Et la chercheuse de donner l’exemple relevé dans une étude datée de 2019, montrant que des motos utilisées par les djihadistes dans la zone des trois frontières au Sahel avaient transité par le nord du Togo. “Ces groupes-là exploitent les vulnérabilités propres à la région des Savanes du Togo pour opérer pour recruter mais aussi pour s’approvisionner en moyens logistiques et opérationnels mais aussi à des fins de financement”.

Ce qui nourrit le terrorisme, ce n’est pas le facteur religieux, cela n’a rien à voir avec l’Islam, renchérit Francis Kpatindé. La pauvreté est la cause. Les populations frontalières de la région des Savanes sont dans l’indigence.” Dans ce contexte, il est crucial de renforcer la capacité de résiliation des populations locales.

Le risque de la stigmatisation communautaire

Autre écueil à éviter, les divisions internes. Dans un rapport sur le Bénin et le Togo, l’ONG Amnesty International s’alerte du fait que “les forces de sécurité commettent des violations des droits humains dans le cadre de la lutte contre les groupes armés au Bénin et au Togo, en particulier contre des membres du groupe ethnique peul.” L’ONG constate “des personnes ont été arrêtées et placées en détention de façon arbitraire dans ces deux pays, notamment en raison de leur appartenance communautaire”.

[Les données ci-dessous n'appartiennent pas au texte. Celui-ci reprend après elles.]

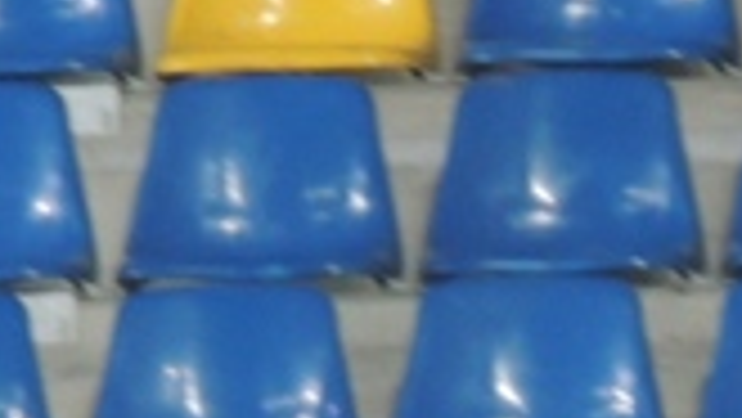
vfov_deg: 0.6
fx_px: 39015
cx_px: 715
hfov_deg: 1.1
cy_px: 692
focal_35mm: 1982
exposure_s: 1/15
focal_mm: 83.8
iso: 800
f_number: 4.9
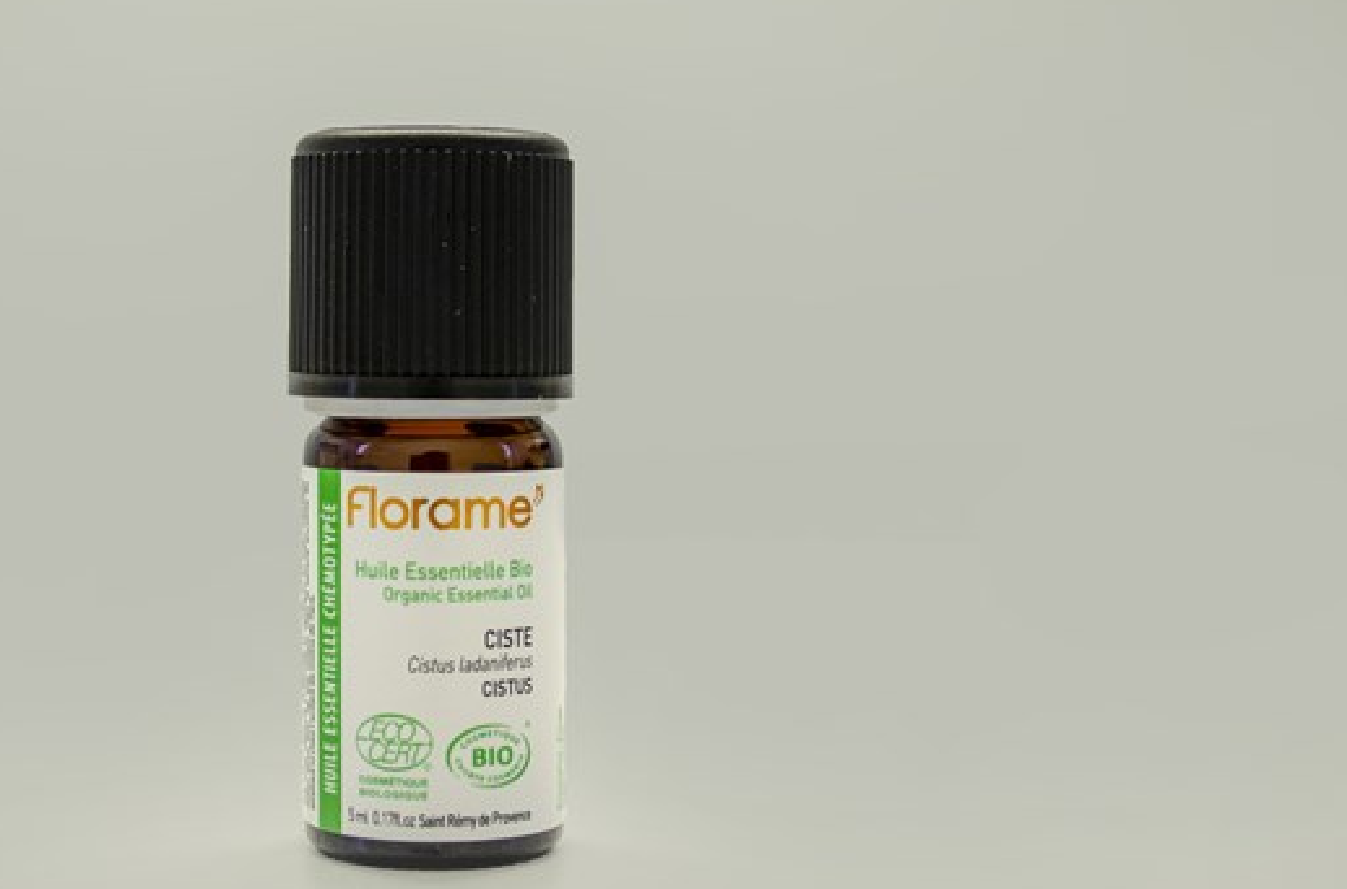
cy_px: 399
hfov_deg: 27.7
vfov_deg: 18.5
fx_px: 2723
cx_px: 476
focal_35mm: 73
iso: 100
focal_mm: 36
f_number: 5
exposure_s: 1/6
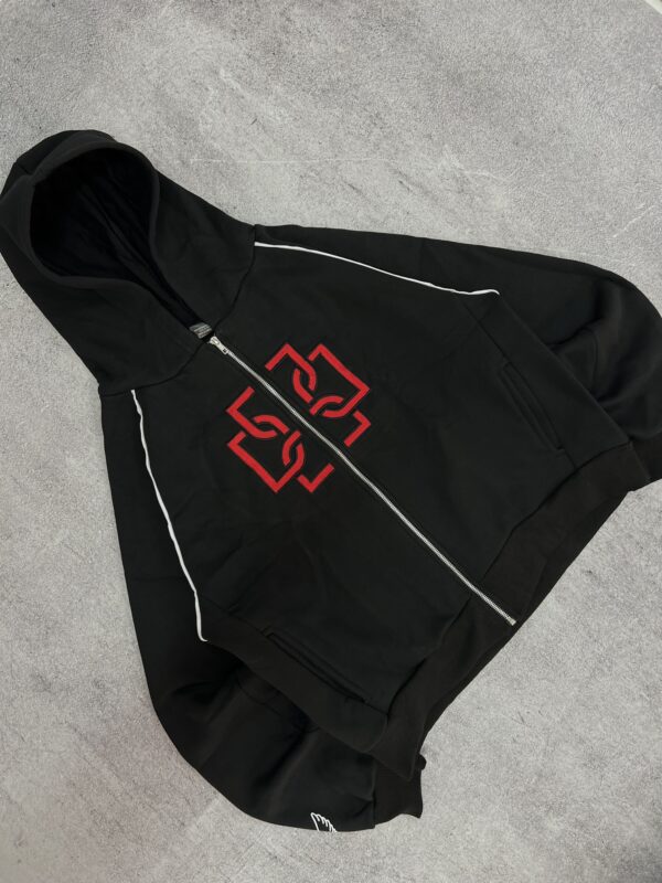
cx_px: 331
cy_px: 442
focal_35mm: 26
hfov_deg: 53.1
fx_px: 663
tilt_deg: -84.7
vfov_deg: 67.3
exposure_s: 1/78
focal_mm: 5.7
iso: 125
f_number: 1.5
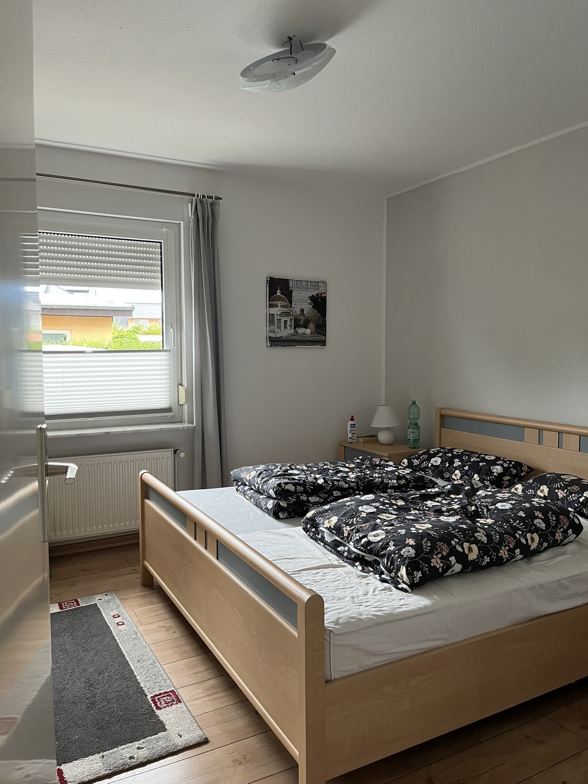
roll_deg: +0.0
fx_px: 589
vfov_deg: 67.3
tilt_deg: -4.6
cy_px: 392
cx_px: 294
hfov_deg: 53.1
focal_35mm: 26
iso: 125
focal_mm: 5.1
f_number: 1.6
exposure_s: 1/70
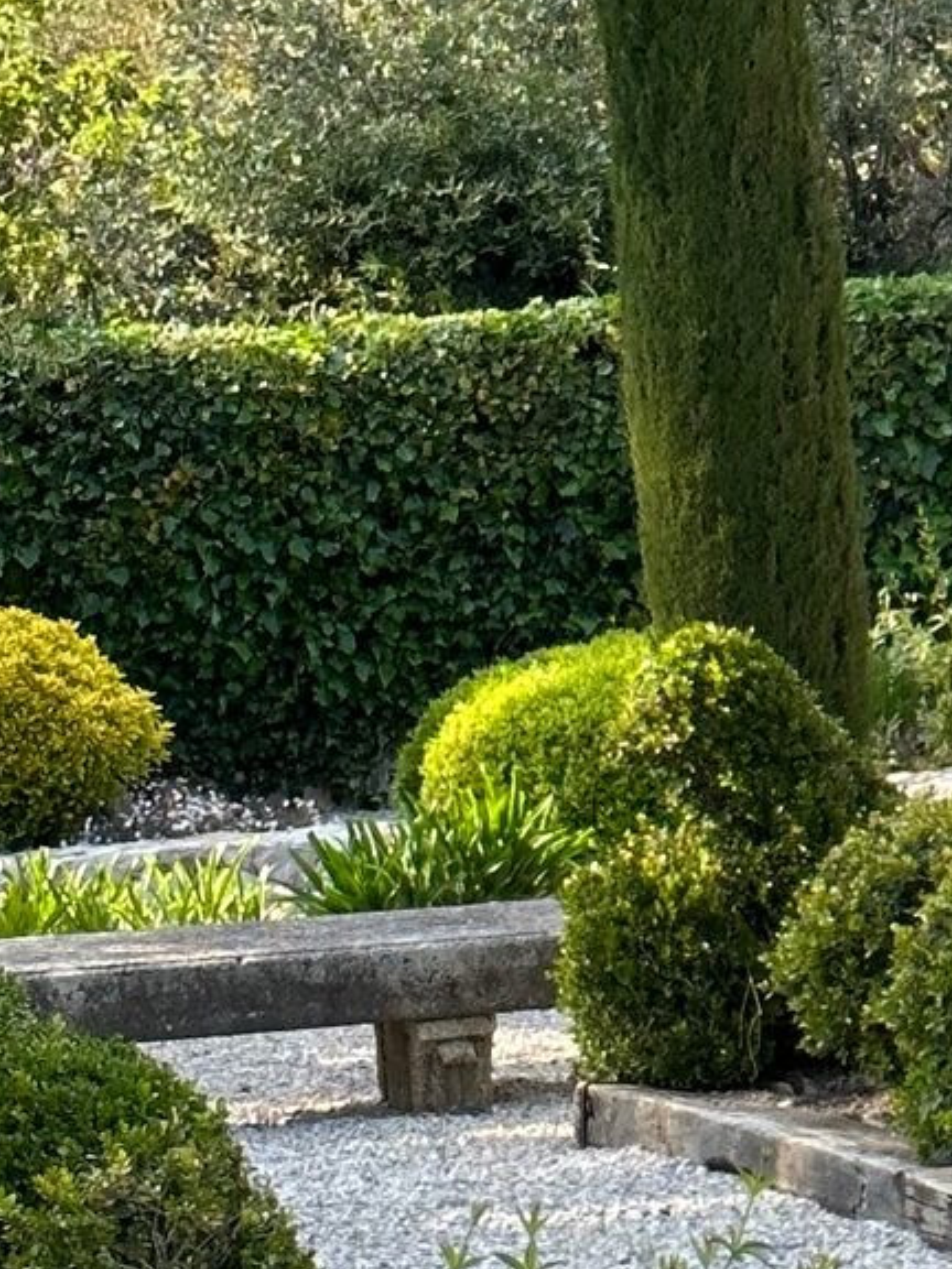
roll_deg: +1.1
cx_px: 1525
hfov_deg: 8.6
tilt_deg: -8.5
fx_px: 6160
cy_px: 683
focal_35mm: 168
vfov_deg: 11.8
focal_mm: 6.86
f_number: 1.78
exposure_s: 1/608
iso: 64
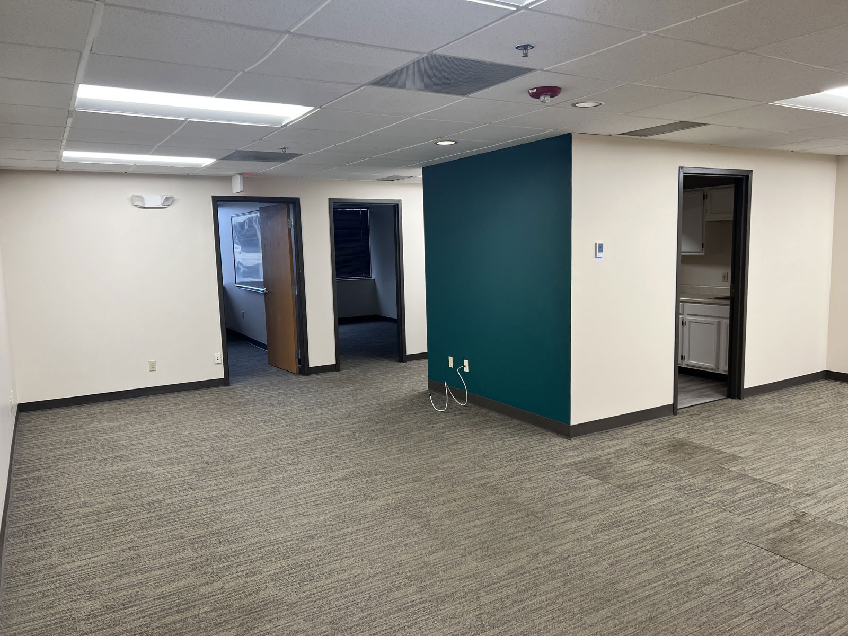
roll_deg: +1.6
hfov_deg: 67.3
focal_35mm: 26
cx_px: 424
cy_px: 318
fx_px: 637
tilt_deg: -6.5
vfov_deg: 53.1
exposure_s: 1/120
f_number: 1.5
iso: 80
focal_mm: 5.7
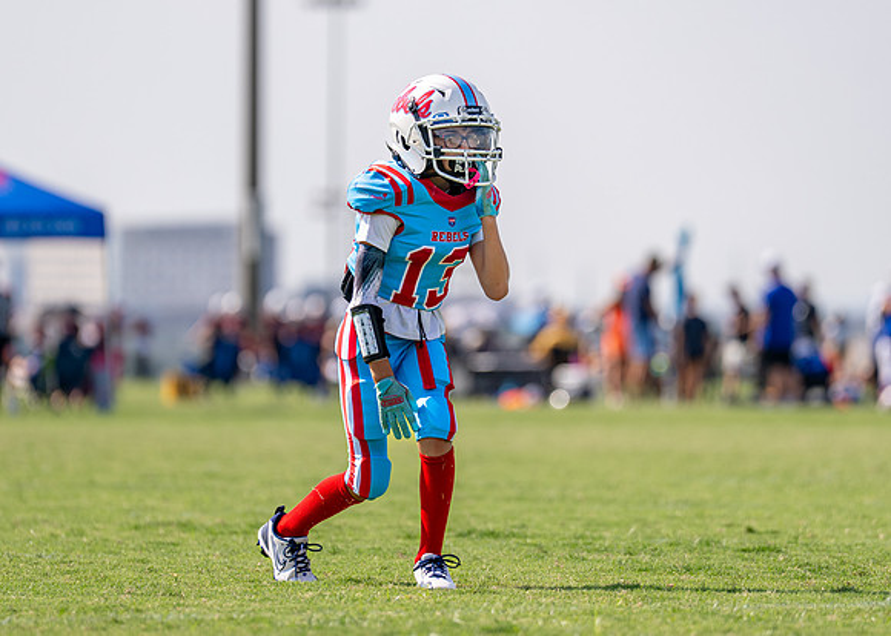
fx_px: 8000
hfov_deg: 6.4
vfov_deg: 4.6
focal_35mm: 316
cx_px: 437
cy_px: 284
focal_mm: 200
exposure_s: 1/2000
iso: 125
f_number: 2.8
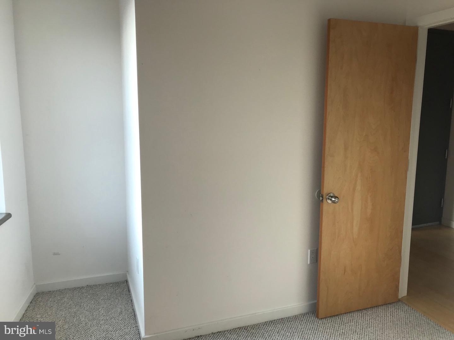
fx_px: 367
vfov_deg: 49.7
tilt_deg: -8.4
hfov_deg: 63.4
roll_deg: +0.6
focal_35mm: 28
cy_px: 170
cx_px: 227
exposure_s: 1/93
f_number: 1.8
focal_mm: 3.99
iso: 32
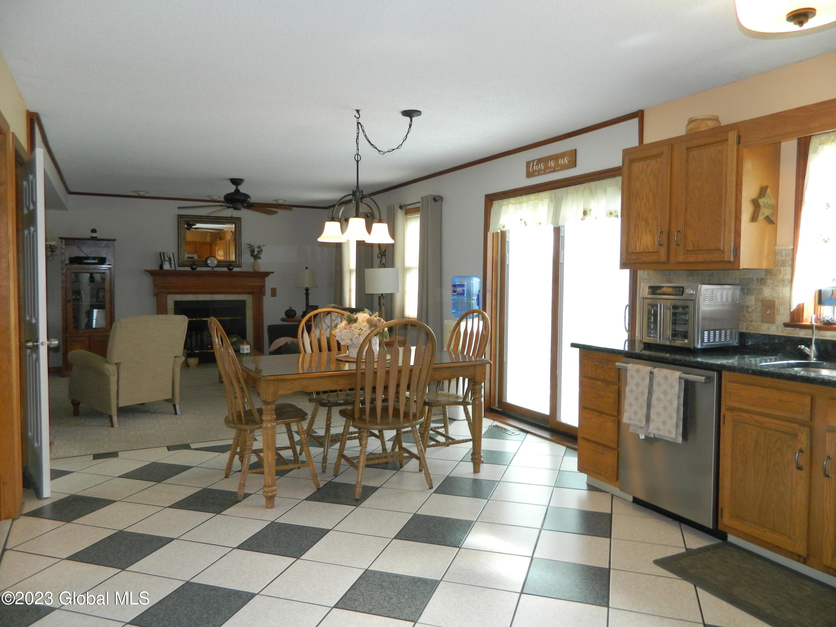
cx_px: 418
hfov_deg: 69.4
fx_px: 604
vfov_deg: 54.9
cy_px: 314
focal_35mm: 25
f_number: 3.1
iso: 160
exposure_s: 1/30
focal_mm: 4.5
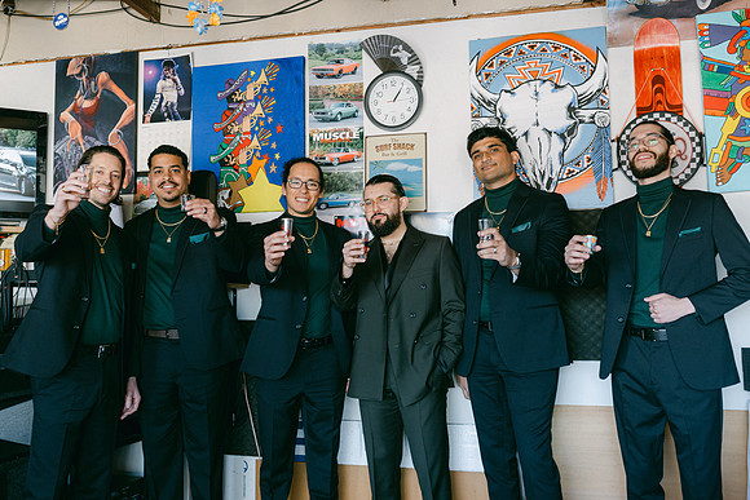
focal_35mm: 35
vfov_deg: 37.9
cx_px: 375
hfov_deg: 54.4
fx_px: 729
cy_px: 250
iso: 400
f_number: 4
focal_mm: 35
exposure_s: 1/60
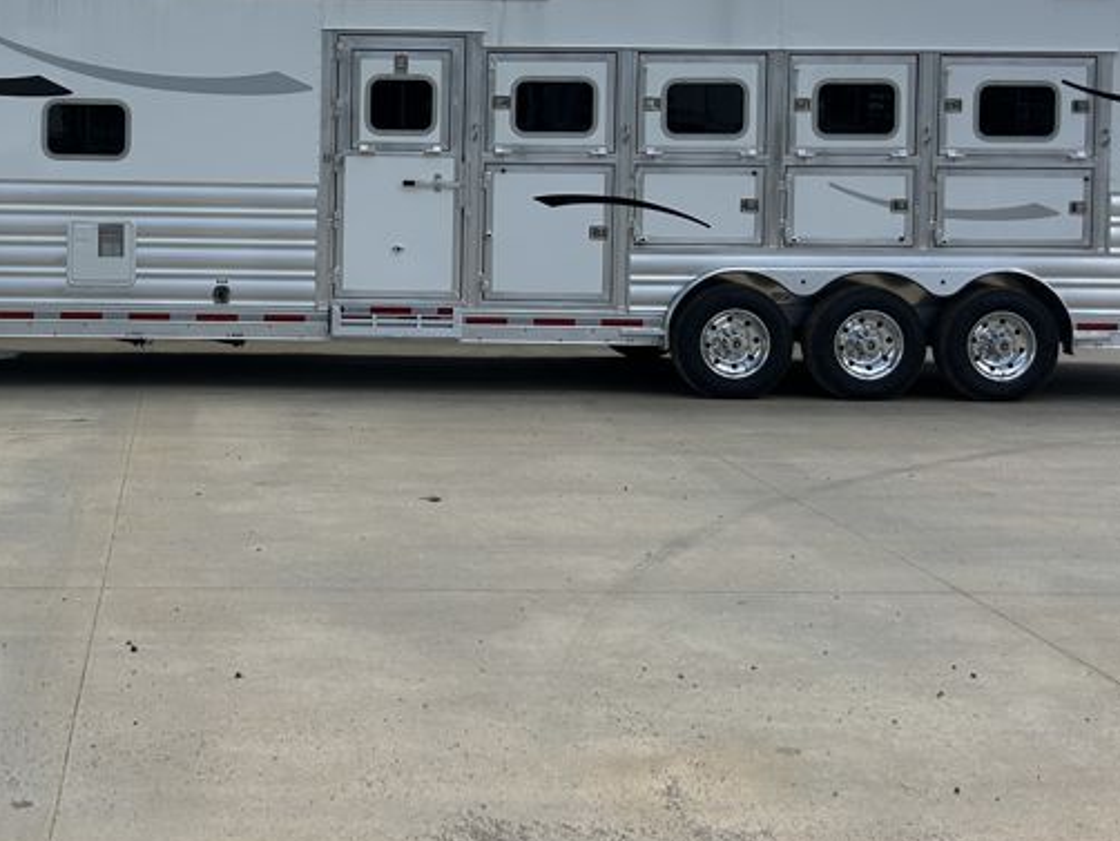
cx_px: 241
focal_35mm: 53
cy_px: 194
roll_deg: -0.2
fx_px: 1716
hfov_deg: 35.1
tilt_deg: -0.1
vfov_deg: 27.1
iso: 50
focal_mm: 5.7
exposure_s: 1/5587
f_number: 1.5
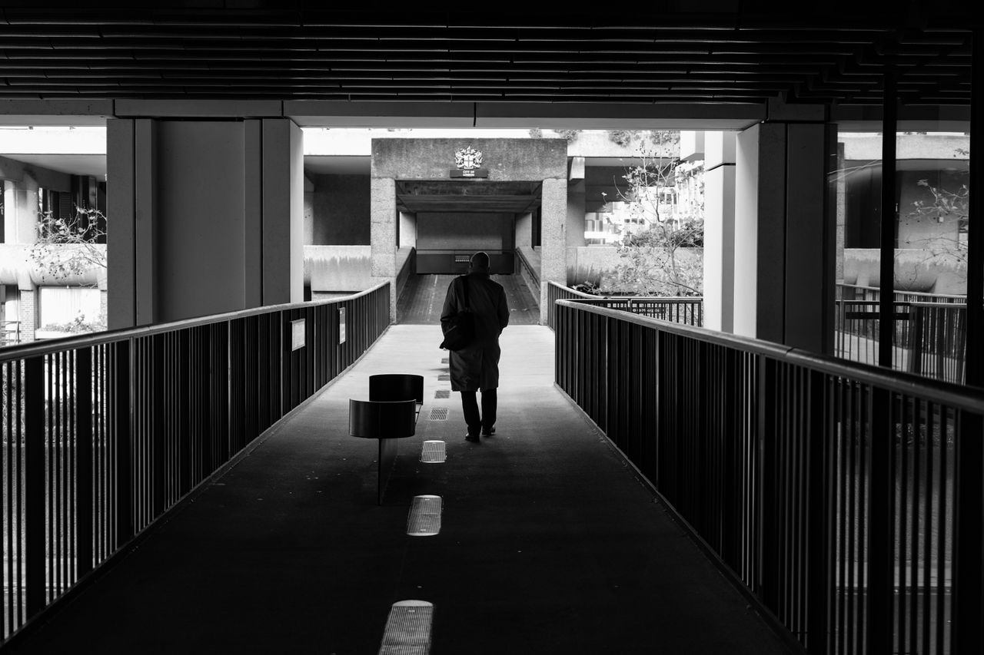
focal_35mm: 50
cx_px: 492
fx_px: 1366
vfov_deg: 27.0
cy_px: 328
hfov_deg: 39.6
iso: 160
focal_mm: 50
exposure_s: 1/50
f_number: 2.8
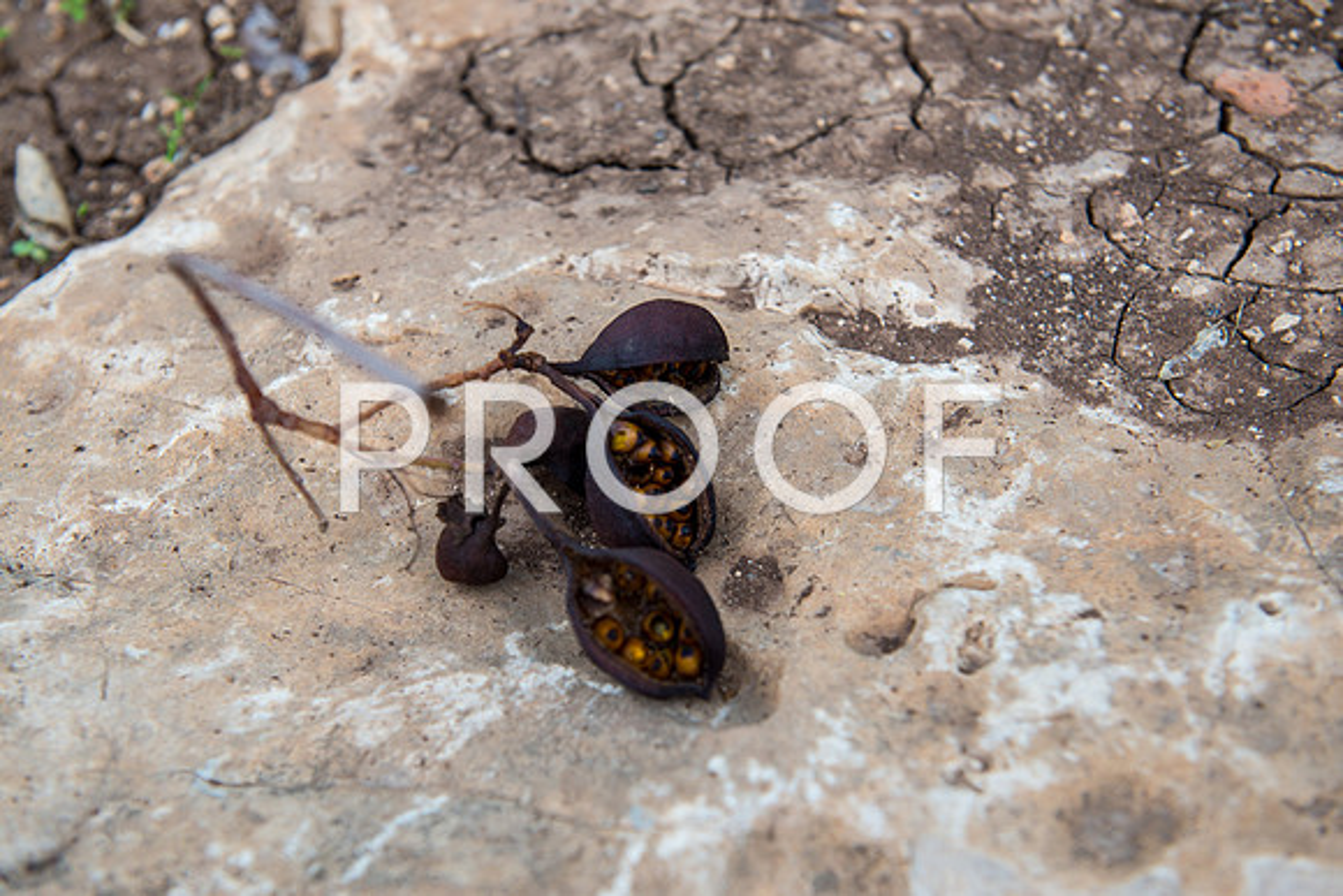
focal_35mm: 55
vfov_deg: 24.6
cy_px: 448
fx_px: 2052
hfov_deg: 36.2
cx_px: 672
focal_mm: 55
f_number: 3.5
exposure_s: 1/250
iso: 100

Francis Kpatindé témoigne aussi de statistiques relatives au Bénin qu’il a pu consulter et qui montre qu’“une majorité de personnes arrêtées viennent d’un certain groupe communautaire. Mais jamais il n’y a eu de mise à l’index officielle de la part du gouvernement comme de l’opposition, remarque-t-il. Le Togo aussi évite de jeter de l’huile sur le feu, d’autant plus qu’au gouvernement comme dans l’armée togolaise il y a des personnes de cette communauté.” Mais cette question de la stigmatisation a pris une dimension telle au Burkina Faso que “le gouvernement a dénoncé ceux qui jettent l’opprobre sur les peuls. Il y a un vrai danger à mettre à l’index une communauté”.

Les djihadistes exploitent ce genre de divisions, par exemple, au nord du Togo, le conflit qui oppose les agriculteurs aux éleveurs. Et Jeannine Ella Abatan d’observer que “l’instrumentalisation par ces groupes terroristes armés des conflits locaux n’inclut pas que les populations peules”. Par exemple, “dans le bassin du lac Tchad où sévit Boko Haram, pendant longtemps les communautés Kanouri et Boudouma ont été stigmatisées dans ces pays ce qui a poussé certains membres de ces communautés, qui souvent n’ont rien à voir avec l’extrémisme violent ou qui ne soutiennent pas ces groupes, à se tourner vers eux à des fins de protection”

Pour cette experte de l’Institut d’études de sécurité, “il est important que les pays côtiers tirent les leçons des pays du bassin du lac Tchad ou du Sahel pour éviter de répéter les mêmes erreurs”.